**Source text:**
# Paph. Stonei



## NEslipper (Aug 7, 2021)

Jumping the gun a bit here, but the lighting today was great and I’m so excited I decided to post even though it isn’t fully open. Picked up this plant a few years ago from Paph Paradise, the cross is unknown, but I believe it came through Hawaii. Three blooms and a fourth nub that I don’t think will develop. First time I’ve bloomed this species. I’ll post an update once they are all open.


----------



## tomkalina (Aug 7, 2021)

Very nice. Looks like it's a good grower.


----------



## Paphman910 (Aug 7, 2021)

Really nice! One of my favorite species. They grow really big and can easily put out 5 flowers at a time.


----------



## Ozpaph (Aug 7, 2021)

very nice and great looking plant


----------



## Justin (Aug 8, 2021)

Gorgeous! Love the color.


----------



## Redtwist (Aug 8, 2021)

Very nice. Looks a healthy plant too. Congrats


----------



## Kate Boyce-Miles (Aug 8, 2021)

Really beautiful! This one has a very nice pouch and dorsal. I have several clones of stonei now (it is my favourite Paph species), I have two which are flowering size and I really hope at least one of them flowers next year.


----------



## Greenpaph (Aug 8, 2021)

Very lovely!


----------



## Michael Bonda (Aug 9, 2021)

Phenomenal!


----------



## Happypaphy7 (Aug 9, 2021)

Beautiful!!


----------



## JimNJ (Aug 10, 2021)

Very nice!


----------



## DrLeslieEe (Aug 10, 2021)

Very nice. 

Please post when fully stretched?


----------



## NEslipper (Aug 14, 2021)

Update with all flowers open. The first flower is doing its best gigantifolium impression! DS is 4.4 cm, and it even looks beautiful when viewed from above. This grows on a south facing window along with my roths and philly. Really happy with this one!


----------



## Duck Slipper (Aug 14, 2021)

Excellent!
Beautiful species!


----------



## DrLeslieEe (Aug 14, 2021)

So majestic!!! Love them!


----------



## Paphman910 (Aug 14, 2021)

Pictures are really nice. Did you use SLR camera? Yesterday I saw a flower spike on my stonei!


----------



## NEslipper (Aug 15, 2021)

Paphman910 said:


> Pictures are really nice. Did you use SLR camera? Yesterday I saw a flower spike on my stonei!


Thanks, these were taken with an iPhone, using the normal settings and no image manipulation. Congrats on your spike, hopefully it moves quickly. I’ve heard stonei can take up to a year to bloom once you see a sheath. This one took ~4 months.


----------



## Guldal (Aug 15, 2021)

NEslipper said:


> Really happy with this one!


You ought to be - it's a wonderful stonei. And kudos for culture. It looks eminently well grown!


----------



## NYEric (Aug 17, 2021)

Nice. I wonder how badly I would have killed my stonei album if They had gotten to me.


----------



## Brabantia (Aug 18, 2021)

Beautiful !


----------



## JimNJ (Aug 19, 2021)

Your plants all look so great! I remember your Phil as well as the Roth you posted before.


----------



## NEslipper (Aug 23, 2021)

NYEric said:


> Nice. I wonder how badly I would have killed my stonei album if They had gotten to me.

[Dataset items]
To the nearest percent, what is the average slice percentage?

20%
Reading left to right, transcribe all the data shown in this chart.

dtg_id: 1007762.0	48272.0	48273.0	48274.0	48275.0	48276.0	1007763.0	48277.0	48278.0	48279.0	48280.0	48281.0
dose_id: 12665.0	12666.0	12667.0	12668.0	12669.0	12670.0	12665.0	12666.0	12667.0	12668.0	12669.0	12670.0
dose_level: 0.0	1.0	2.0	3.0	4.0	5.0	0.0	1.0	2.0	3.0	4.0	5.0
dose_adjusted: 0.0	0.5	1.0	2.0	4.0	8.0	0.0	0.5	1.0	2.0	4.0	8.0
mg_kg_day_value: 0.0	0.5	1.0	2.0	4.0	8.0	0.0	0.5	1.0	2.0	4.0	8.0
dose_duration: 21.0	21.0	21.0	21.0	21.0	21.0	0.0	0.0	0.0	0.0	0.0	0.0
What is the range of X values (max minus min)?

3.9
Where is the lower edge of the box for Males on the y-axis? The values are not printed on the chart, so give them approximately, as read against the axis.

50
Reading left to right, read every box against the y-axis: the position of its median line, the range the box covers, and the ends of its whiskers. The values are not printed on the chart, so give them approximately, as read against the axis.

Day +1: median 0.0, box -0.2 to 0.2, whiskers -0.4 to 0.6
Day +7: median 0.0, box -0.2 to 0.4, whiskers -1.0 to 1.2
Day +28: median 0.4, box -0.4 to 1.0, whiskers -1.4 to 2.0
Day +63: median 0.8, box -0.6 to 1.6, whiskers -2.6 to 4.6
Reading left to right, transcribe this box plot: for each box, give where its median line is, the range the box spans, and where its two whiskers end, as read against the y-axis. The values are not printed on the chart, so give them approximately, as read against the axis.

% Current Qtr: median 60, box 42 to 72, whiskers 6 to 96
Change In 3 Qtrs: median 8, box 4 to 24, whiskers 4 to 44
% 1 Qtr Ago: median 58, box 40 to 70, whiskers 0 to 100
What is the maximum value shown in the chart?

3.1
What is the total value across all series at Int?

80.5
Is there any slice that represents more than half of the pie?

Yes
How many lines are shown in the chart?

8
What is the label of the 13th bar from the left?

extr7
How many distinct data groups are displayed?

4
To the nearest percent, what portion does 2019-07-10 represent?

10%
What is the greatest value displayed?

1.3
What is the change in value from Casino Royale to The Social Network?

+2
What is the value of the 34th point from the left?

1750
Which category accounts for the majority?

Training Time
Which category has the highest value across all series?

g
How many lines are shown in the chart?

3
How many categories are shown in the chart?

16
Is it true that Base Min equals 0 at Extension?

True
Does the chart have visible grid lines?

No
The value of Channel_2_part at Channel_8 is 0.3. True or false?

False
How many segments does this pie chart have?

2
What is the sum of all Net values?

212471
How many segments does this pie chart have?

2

**Tasks to perform:**
- a) From the Paph. stonei thread, reproduce the passage starting at "## NEslipper (Aug 14, 2021)" and ending at "philly. Really happy with this one!".
- b) Answer these questions using the Paph. stonei thread:
(i) From which seller did NEslipper pick up the plant?
(ii) What DS measurement does NEslipper report in the update with all flowers open?
(iii) What device did NEslipper use to take the pictures?

**Answers to the problems:**
- a)
## NEslipper (Aug 14, 2021)

Update with all flowers open. The first flower is doing its best gigantifolium impression! DS is 4.4 cm, and it even looks beautiful when viewed from above. This grows on a south facing window along with my roths and philly. Really happy with this one!

- b)
(i) Paph Paradise
(ii) 4.4 cm
(iii) An iPhone